Most parking lots don't have painted lanes down the aisles. Most parking lots don't have stop signs, speed bumps, stop lines or shoulders. Most parking lots are not even adequately lit (at night, although I've seen some with lights still on at 10:00 a.m. - somebody got fired, I'm sure).

But the most important thing these parking lots DON'T have is... a law enforcement agency's jurisdiction as it pertains to "rules of the road". You know, those nasty little ordinances and statutes that enable "Andy" and "Barney" to write you a ticket?

Yep, that's the keystone of it all. Average ordinary law-abiding citizens who'd ordinarily follow (said) rules of the road turn into "Mister" and "Misses Daydreamer" on a grocery store's asphalt lawn.

You'd figure the drivers in South Carolina would like to pay less for car insurance than most of us do - go figure. Any-who, based on my observations, here are the most dangerous habits these "reality-challenged" individuals partake in:

1) Not making eye contact - does it cause cancer? do you have laser beams that'll cut someone down after two seconds?

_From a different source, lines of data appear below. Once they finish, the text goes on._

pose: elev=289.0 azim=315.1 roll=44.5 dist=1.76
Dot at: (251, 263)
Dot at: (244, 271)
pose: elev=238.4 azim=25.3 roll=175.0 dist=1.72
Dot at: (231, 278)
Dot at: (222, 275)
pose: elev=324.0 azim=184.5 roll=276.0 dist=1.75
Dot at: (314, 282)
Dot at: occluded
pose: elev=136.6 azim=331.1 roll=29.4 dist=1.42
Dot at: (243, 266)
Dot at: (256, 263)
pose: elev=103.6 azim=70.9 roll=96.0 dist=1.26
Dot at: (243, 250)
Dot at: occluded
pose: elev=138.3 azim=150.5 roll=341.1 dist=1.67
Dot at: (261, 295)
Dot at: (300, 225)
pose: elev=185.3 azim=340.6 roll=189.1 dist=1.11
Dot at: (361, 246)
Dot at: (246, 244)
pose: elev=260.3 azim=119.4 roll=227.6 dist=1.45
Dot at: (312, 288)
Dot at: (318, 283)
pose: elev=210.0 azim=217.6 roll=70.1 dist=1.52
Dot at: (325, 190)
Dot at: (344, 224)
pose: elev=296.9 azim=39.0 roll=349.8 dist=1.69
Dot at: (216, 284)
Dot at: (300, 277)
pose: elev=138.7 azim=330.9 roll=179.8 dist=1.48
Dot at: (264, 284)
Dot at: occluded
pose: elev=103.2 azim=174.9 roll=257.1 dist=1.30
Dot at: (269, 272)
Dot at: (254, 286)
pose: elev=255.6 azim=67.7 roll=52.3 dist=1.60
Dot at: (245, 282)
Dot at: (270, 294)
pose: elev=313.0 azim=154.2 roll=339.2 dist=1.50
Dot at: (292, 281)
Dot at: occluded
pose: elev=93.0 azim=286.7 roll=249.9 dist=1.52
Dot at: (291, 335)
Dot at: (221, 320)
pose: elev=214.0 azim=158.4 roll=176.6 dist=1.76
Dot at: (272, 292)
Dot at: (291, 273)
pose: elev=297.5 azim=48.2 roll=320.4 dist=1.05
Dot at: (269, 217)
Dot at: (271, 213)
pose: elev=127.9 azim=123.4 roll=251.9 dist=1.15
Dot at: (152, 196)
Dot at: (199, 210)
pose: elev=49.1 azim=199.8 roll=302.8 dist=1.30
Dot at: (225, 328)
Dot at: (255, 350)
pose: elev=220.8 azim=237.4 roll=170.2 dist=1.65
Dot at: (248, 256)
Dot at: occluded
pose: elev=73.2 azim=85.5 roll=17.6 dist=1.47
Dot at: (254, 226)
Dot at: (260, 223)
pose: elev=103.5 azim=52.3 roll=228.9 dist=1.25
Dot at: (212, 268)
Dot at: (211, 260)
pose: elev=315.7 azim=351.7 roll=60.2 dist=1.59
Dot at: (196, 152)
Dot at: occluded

2) Head looking one way, car (or feet) going another - multi-taskers, pay special heed here - just because you CAN do two or more things at one time doesn't mean you can do them WELL

3) Talking to others not with you (or in your car) - e.g. on the cell phone - the number one thing my lawyer's gonna subpoena will be your cell phone records, and yes, there are three lawyers in my family... pick one.

4) Not watching their children (walking), or watching their children (while driving) - and this may be a separate rant, er... blog for another time, but, if you squirted the squirts out, they're yours, you watch 'em when you're walking and strap 'em down with duct tape while you're driving. Do I need to call DSS?

Anyway, there's both barrels... time to buy more targets and reload.